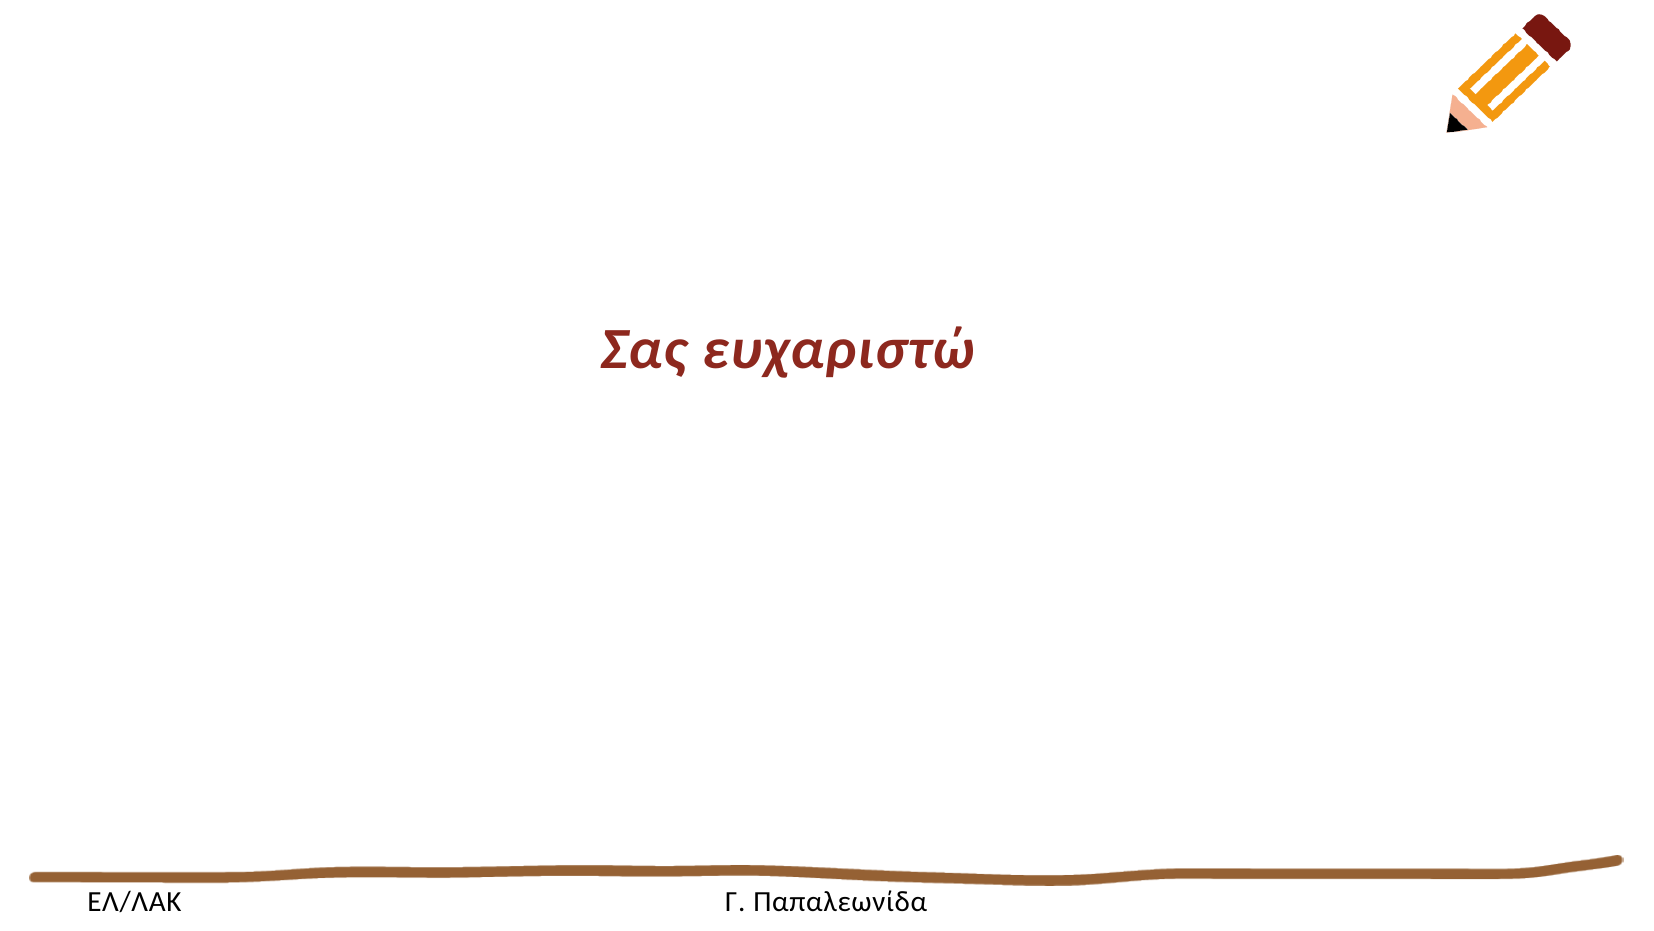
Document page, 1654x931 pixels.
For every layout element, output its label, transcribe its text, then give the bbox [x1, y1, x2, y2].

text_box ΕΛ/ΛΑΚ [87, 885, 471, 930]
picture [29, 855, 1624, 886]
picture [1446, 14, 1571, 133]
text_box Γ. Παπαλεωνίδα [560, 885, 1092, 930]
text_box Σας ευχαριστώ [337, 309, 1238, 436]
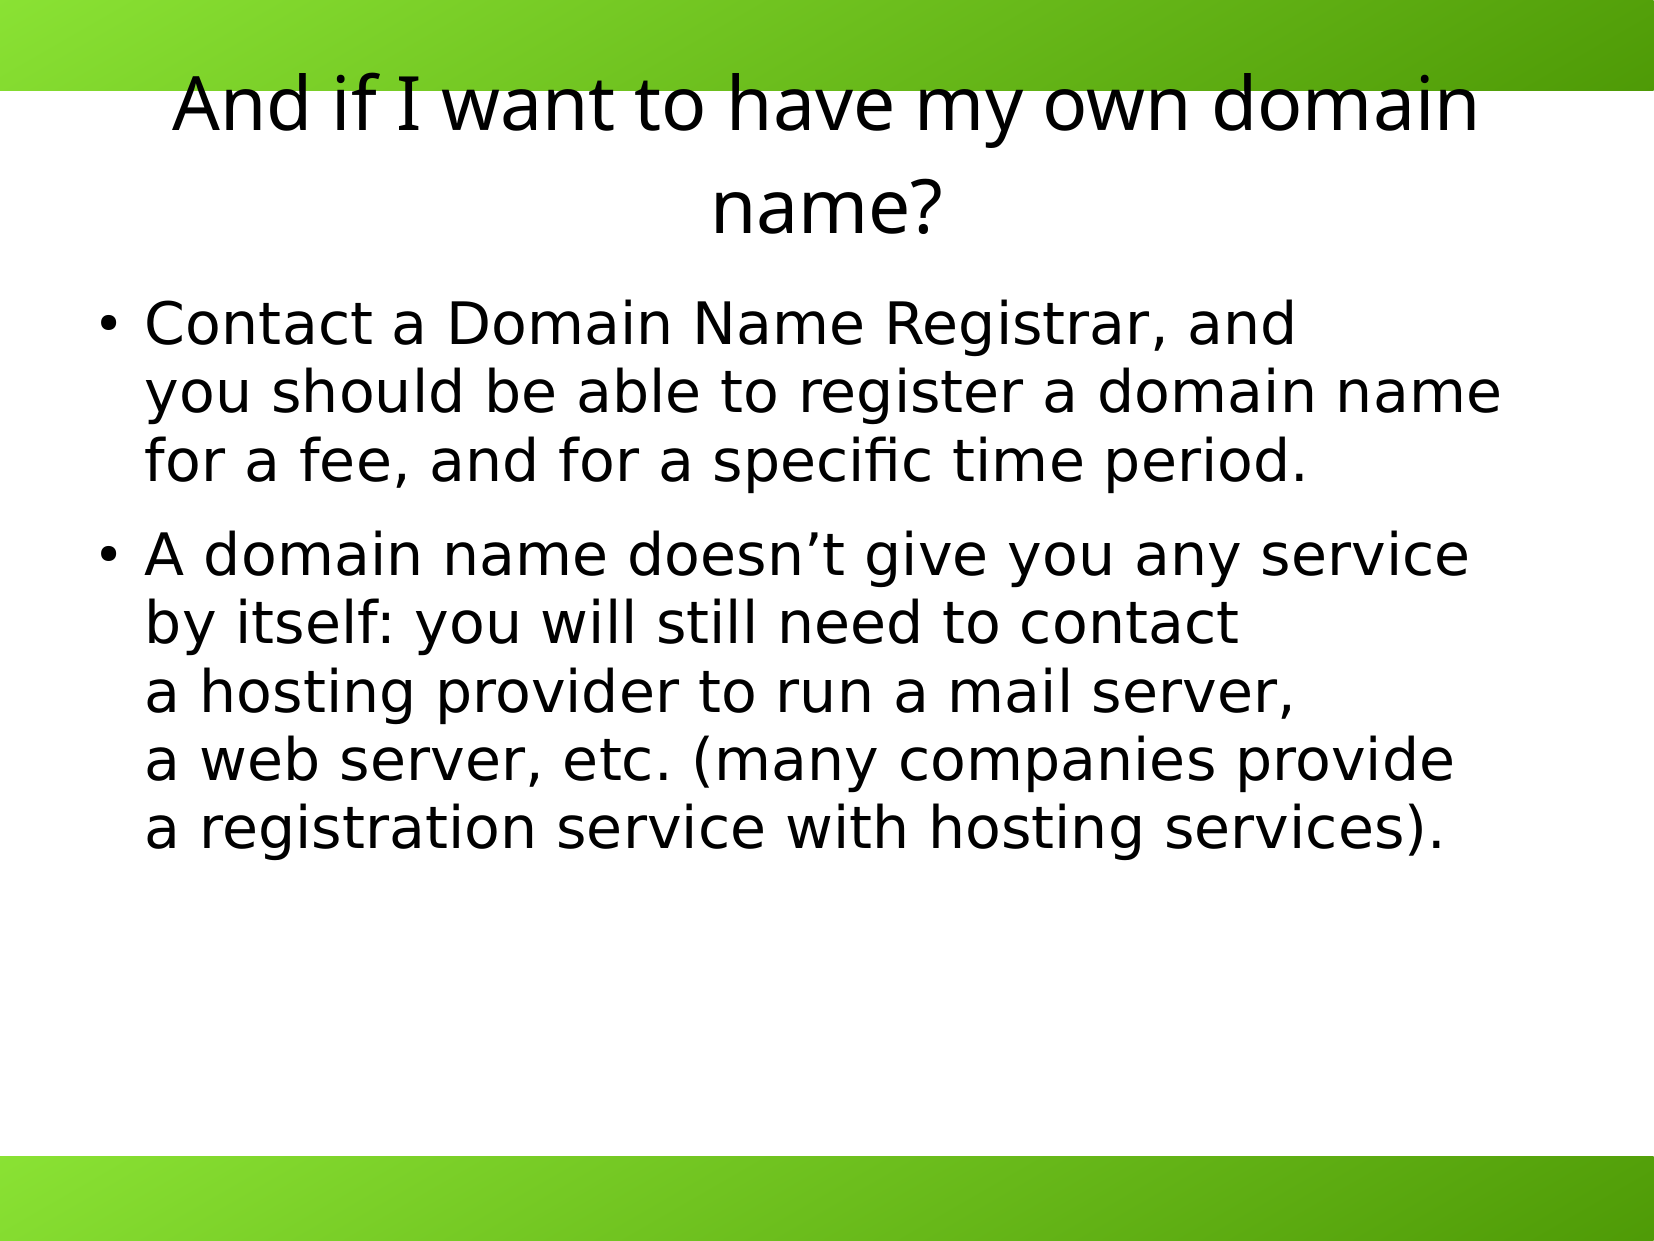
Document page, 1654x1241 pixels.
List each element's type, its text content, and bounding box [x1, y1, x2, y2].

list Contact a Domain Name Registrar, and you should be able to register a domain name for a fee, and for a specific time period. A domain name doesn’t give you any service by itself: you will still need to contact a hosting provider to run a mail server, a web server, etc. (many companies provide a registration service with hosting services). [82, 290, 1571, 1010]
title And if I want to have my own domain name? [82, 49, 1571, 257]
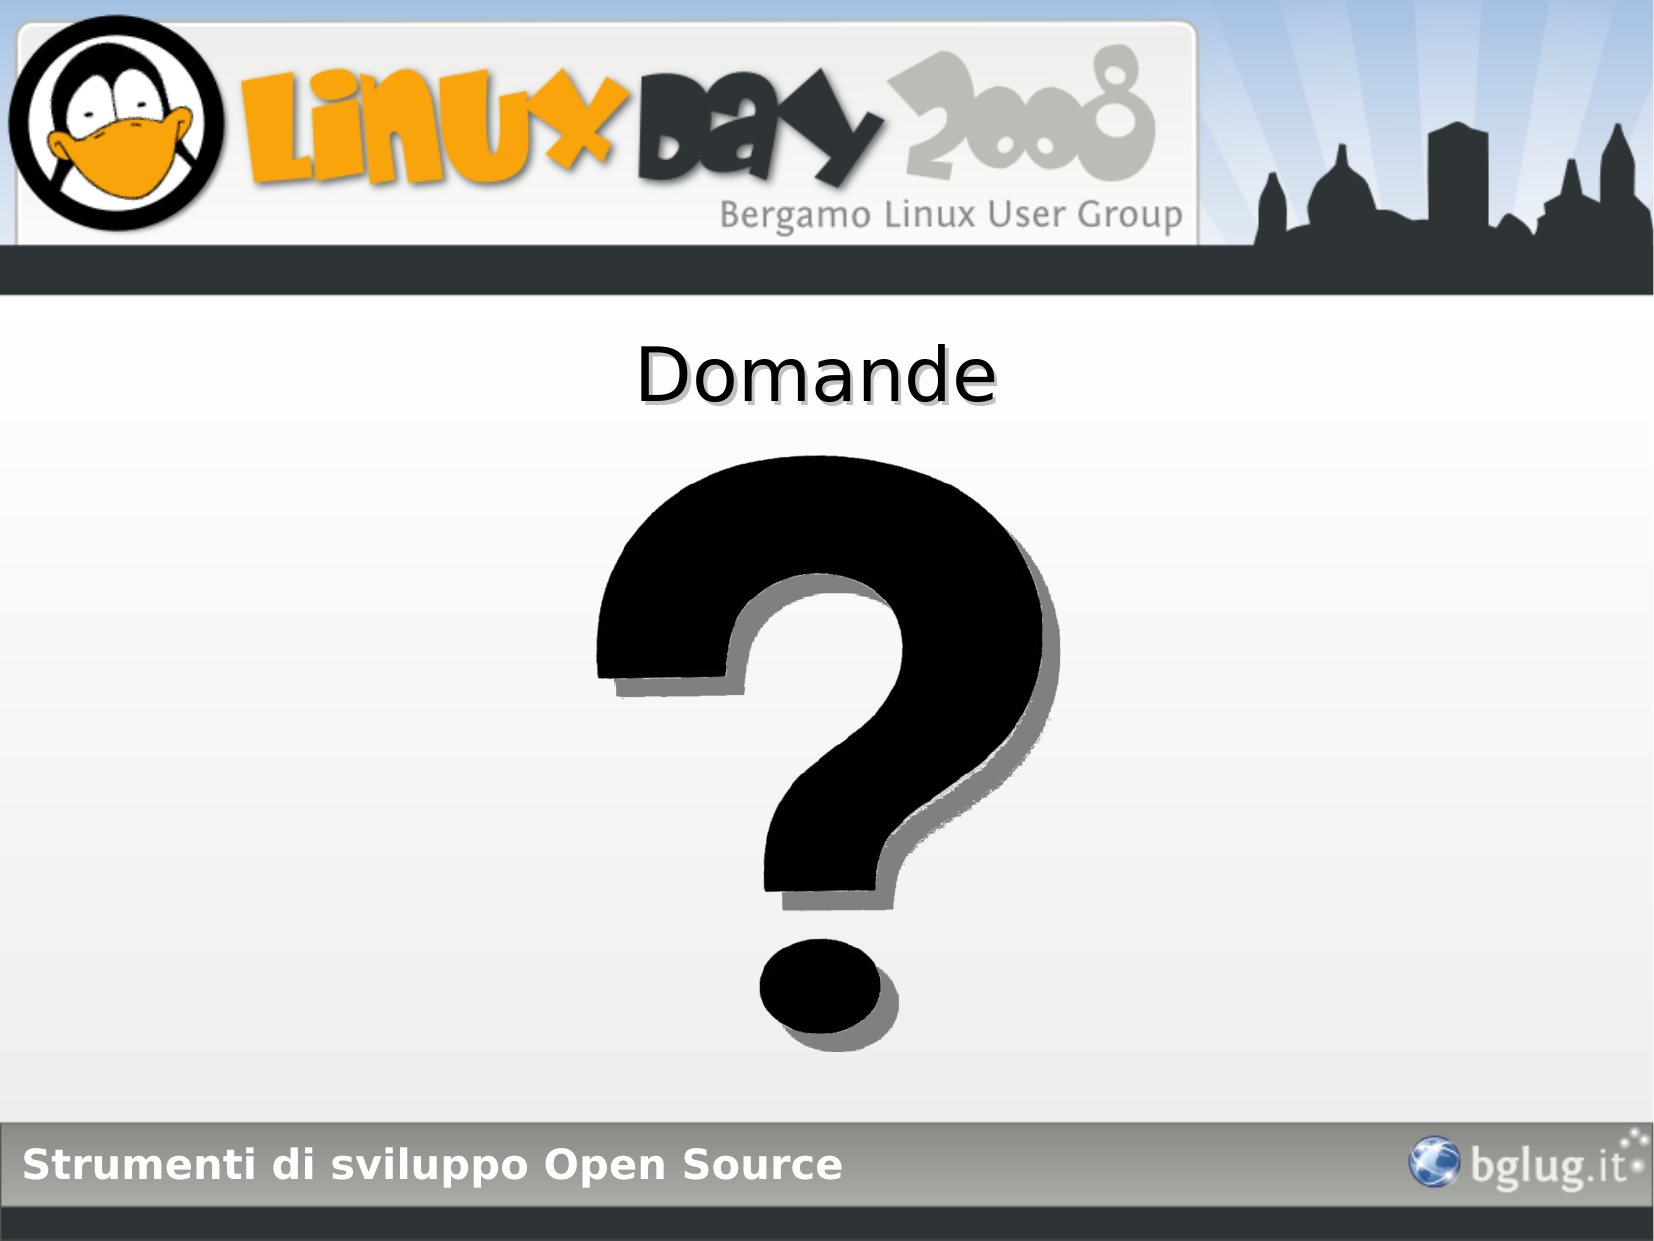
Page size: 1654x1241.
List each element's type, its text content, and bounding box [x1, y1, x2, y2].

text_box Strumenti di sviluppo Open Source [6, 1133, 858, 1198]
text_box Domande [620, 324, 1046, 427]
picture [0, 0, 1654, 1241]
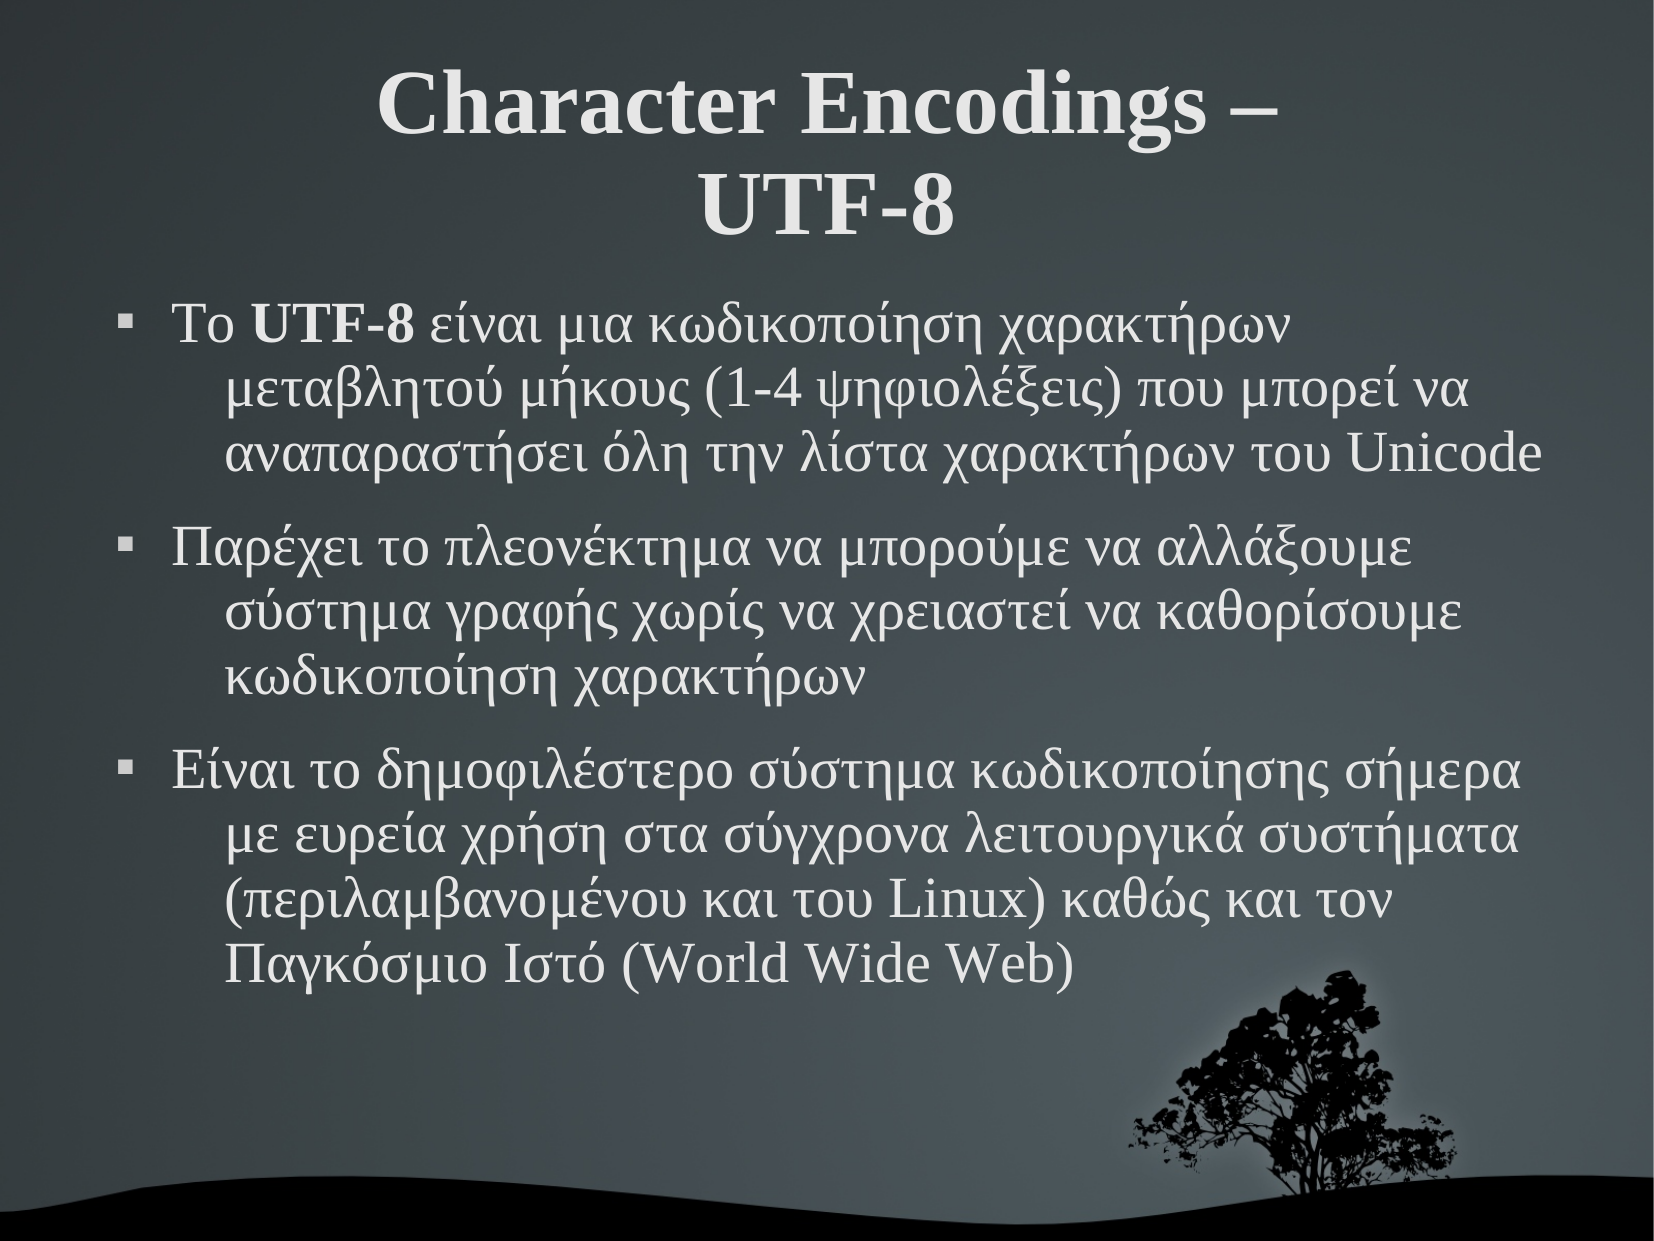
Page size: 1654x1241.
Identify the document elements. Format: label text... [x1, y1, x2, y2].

_Do this_
Render the lines above as a JSON list of strings, one string per line, leaving out blank lines and the pictures.

_Written response_
[
  "Document page, 1654x931 pixels.",
  "For every layout element, output its label, transcribe its text, then give the bbox [x1, y1, x2, y2].",
  "text_box ΕΛ/ΛΑΚ [87, 885, 471, 930]",
  "picture [29, 855, 1624, 886]",
  "picture [1446, 14, 1571, 133]",
  "text_box Γ. Παπαλεωνίδα [560, 885, 1092, 930]",
  "text_box Σας ευχαριστώ [337, 309, 1238, 436]",
  "Document page, 1654x1241 pixels.",
  "List each element's type, its text content, and bounding box [x1, y1, x2, y2].",
  "list Contact a Domain Name Registrar, and you should be able to register a domain name for a fee, and for a specific time period. A domain name doesn’t give you any service by itself: you will still need to contact a hosting provider to run a mail server, a web server, etc. (many companies provide a registration service with hosting services). [82, 290, 1571, 1010]",
  "title And if I want to have my own domain name? [82, 49, 1571, 257]",
  "Page size: 1654x1241.",
  "List each element's type, its text content, and bounding box [x1, y1, x2, y2].",
  "text_box Strumenti di sviluppo Open Source [6, 1133, 858, 1198]",
  "text_box Domande [620, 324, 1046, 427]",
  "picture [0, 0, 1654, 1241]",
  "Page size: 1654x1241.",
  "Identify the document elements. Format: label text... [x1, y1, x2, y2]."
]